Unofficial repository for instruct pix2pix paper.
Instruct Pix2Pix is a image-to-image diffusion model that can change images based on written instructions. It uses a method called Stable Diffusion, which is trained using a special dataset. This model is the foundation of various projects.
For a better understanding of what Instruct Pix2Pix can do, you can read a blog post from Hugging Face.
This repository is built on top of the Diffusers library to customize the InstructPix2Pix model by fine-tune it. This repo supports training on multiple GPUs with the help of accelerator library. The model can be fine-tuned on a custom dataset and used for inference. The model can be used for various tasks including image-to-image translation and image editing.
For now, this repository supports Stable Diffusion 1.5 and 2.0 and 2.1 as the starting point of InstructPixPix model.
To use this project, install the corresponding requirement.txt file in your environment. Or you can follow the install.sh file to install the dependencies in your conda environment.
Follow these steps to install the required packages using the requirements.txt file:
- Create a new python env.
- Activate the environment you have just created.
- Install the requirements using the following command:
pip install -r requirements.txt
Create a conda environment using: conda create -n myenv python=3.10
. Then, do as the following commands to
install the required packages inside the conda environment.
First, make the install.sh file executable by running the following command:
chmod +x install.sh
Then, run the following command to install the required packages inside the conda environment:
bash install.sh
Note: It's crucial to pay attention to the dependencies to make sure all necessary components are installed. The versions of accelerator, diffusers, transformers, PyTorch and xformers you use can affect what features are available during training and inference. Sometimes you need to change the version of libraries to make it work flawlessly For example, PyTorch 2.0 switches from standard attention to flash attention. Also, newer versions of accelerator have a different setup for accelerator_checkpoint compared to older versions. In addition, xformers library needs a specific version of PyTorch to work properly. We added a verified requirements file that works well on ubuntu os and therefore, you can start with that. Sticking to the guidelines in the requirements.txt file is the simplest approach.
Download a test dataset (link) and add its directory in the config file.
You can create a custom dataset by yourself.
After data preparation and carefully setting the config.yaml file, run the following command in the terminal inside the train folder.

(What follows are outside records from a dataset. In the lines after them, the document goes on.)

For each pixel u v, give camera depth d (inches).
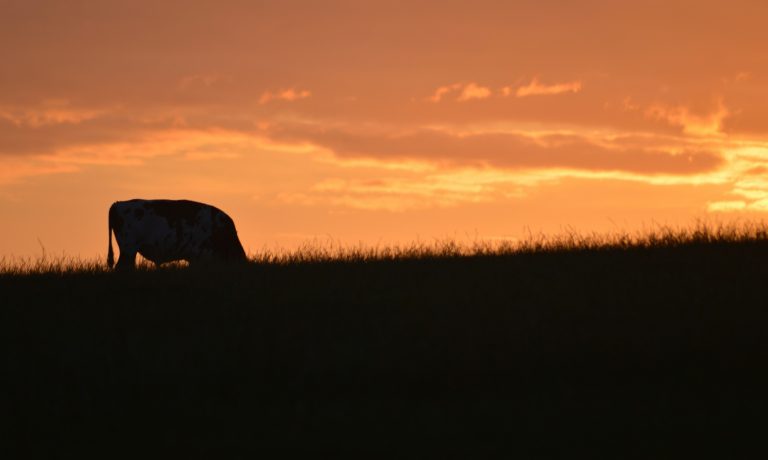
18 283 1948.8
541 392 1286.9
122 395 1298.0
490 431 1137.4
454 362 1384.1
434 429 1149.7
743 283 1750.7
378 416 1200.2
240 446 1110.4
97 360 1408.7
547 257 2123.5
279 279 1921.8
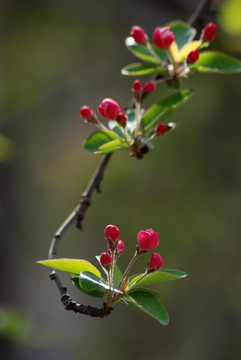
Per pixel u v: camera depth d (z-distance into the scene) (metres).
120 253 2.98
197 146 11.70
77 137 13.05
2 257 12.81
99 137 3.46
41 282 13.77
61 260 2.67
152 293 2.74
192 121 11.64
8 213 12.59
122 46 12.34
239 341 11.46
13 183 12.31
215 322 11.74
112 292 2.74
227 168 11.55
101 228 12.75
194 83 11.45
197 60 3.63
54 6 10.99
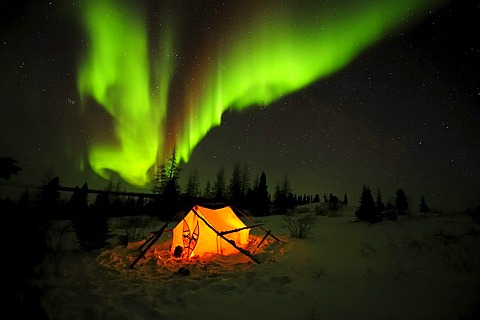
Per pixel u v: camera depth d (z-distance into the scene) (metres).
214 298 4.35
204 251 7.45
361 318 3.60
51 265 6.14
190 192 39.06
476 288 4.36
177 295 4.53
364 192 14.62
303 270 5.83
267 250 7.82
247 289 4.74
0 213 2.44
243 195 34.75
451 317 3.52
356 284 4.93
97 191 6.43
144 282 5.18
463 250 6.56
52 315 3.82
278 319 3.63
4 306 2.35
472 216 10.58
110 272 5.80
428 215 13.95
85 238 7.69
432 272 5.36
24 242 2.52
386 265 6.05
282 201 26.56
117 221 15.63
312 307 3.97
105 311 3.91
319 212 21.27
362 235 10.20
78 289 4.81
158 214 18.53
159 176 32.06
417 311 3.74
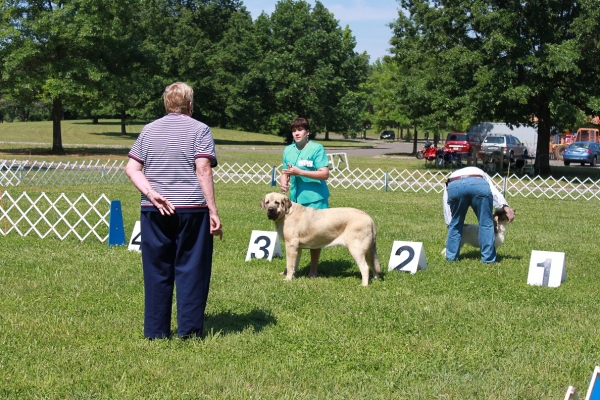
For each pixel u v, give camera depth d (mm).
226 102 63875
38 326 5648
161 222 5191
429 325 5988
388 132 96250
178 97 5340
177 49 60281
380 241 10977
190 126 5230
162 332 5395
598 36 25281
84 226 11906
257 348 5234
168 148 5160
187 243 5254
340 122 65938
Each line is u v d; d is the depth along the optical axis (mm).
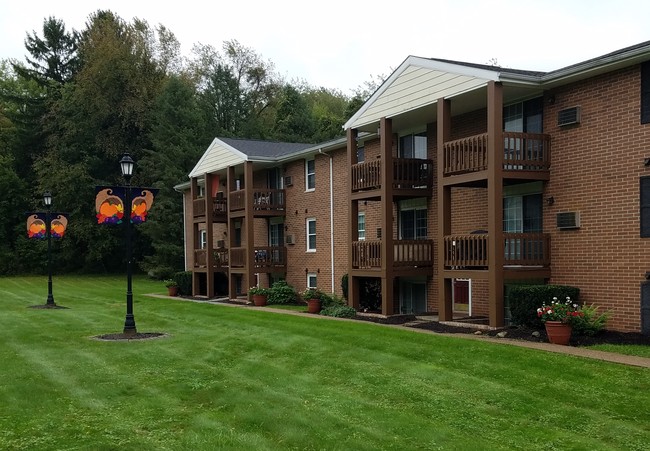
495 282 13562
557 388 8461
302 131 49531
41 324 16641
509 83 13758
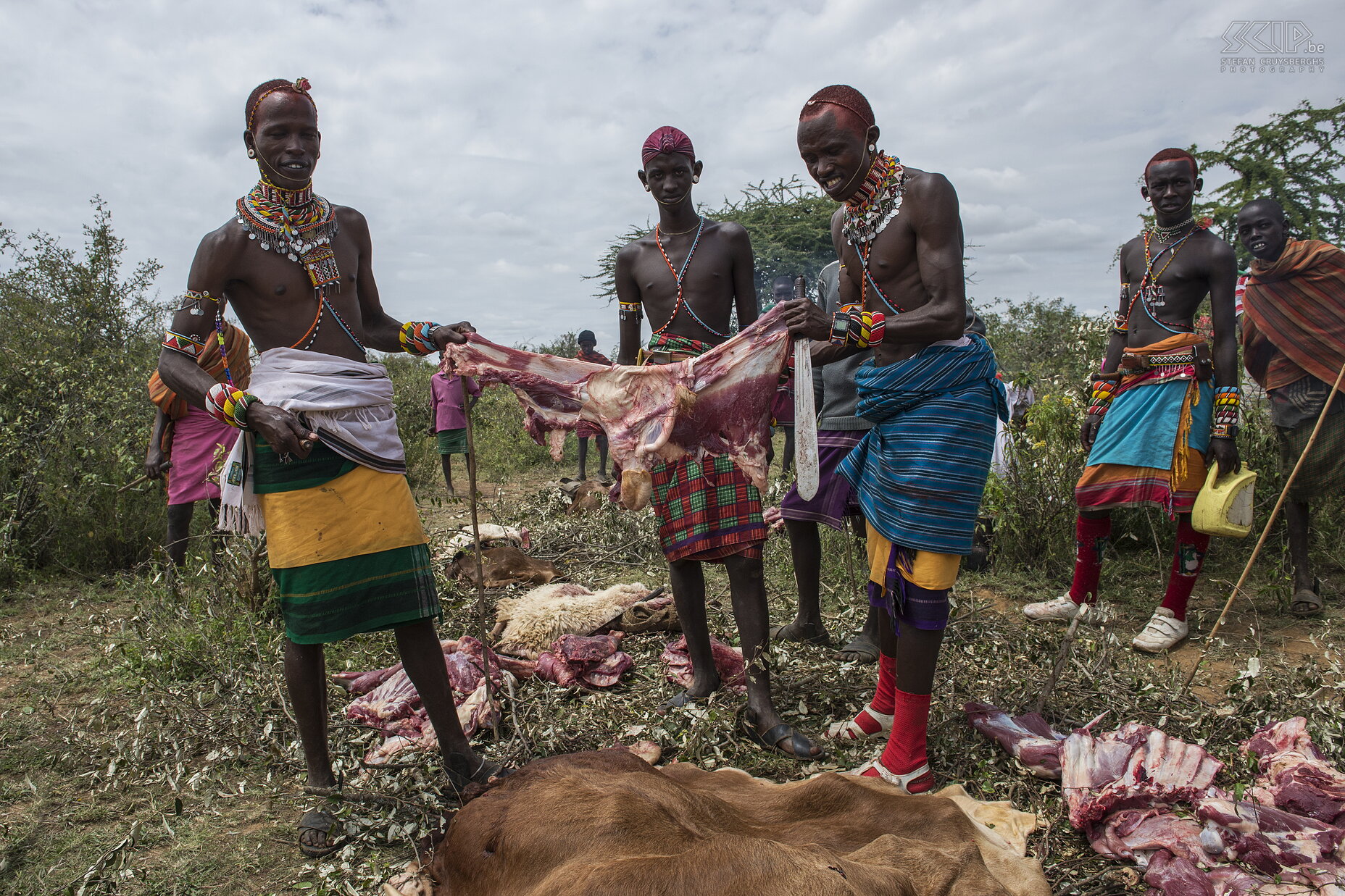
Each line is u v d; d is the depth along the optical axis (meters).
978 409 2.96
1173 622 4.39
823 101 2.96
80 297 9.39
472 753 3.16
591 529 6.73
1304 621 4.69
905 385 2.97
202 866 2.74
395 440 3.03
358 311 3.10
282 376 2.86
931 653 2.96
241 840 2.89
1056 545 5.66
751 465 3.20
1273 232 4.88
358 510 2.89
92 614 5.14
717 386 3.15
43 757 3.42
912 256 2.99
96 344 9.24
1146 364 4.48
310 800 3.09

accelerate launch train.py --config_path './config.yaml'
Once the training is finished the model will be saved to a folder called "save_results". You could also monitor the performance of the model in the images_log folder.
After a training is finished, the following directories will be available in the save_results/timestamp
directory:
- diffusers_checkpoint: This directory can be used for getting inference with diffusers library.
- accelerator_checkpoints: This directory can be used for resume training. The numbers in the directories' names show the global step. In order to use it for inference you have to convert it using
- lora_checkpoints: To do (this directory would be used for getting inference with low rank adaptation).
We can simply use our fine-tuned model using the following code:
from diffusers import StableDiffusionInstructPix2PixPipeline
import torch
model_path = "path_to_saved_model" # including modules' folder
pipe = StableDiffusionInstructPix2PixPipeline.from_pretrained(model_path, torch_dtype=torch.float16)
pipe.to("cuda")
image = pipe(prompt='make the sky blue', image=img, image_guidance_scale=1.5).images[0]
image.save("result.png")
To show the InstructPix2Pix model's capabilities, we did a cool and unique training on approximately 1 million images from the Open Image V5 dataset. The objective was to fine-tune the model to perform zooming on images based on textual instructions specifying the zoom percentage. This involved collecting images, generating target images with random center zooms, and creating corresponding text prompts. The whole process is based on self-supervised learning. The training utilized the Adam optimizer with a learning rate schedule from 5e-5 to 1e-6, employing cosine annealing and gradient accumulation over nearly 4 epochs (10,000 steps). The fine-tuned model effectively zooms into images per the given instructions, showing promising capabilities up to 200% zoom, with minor artifacts at higher levels. Below are two GIFs demonstrating the model's performance in zooming tasks.
Example Prompt: “Zoom 150 percent into the center of the image.”
This project is a great example of how InstructPix2Pix can be fine-tuned for various tasks, and we are excited to see what other creative applications the community will come up with!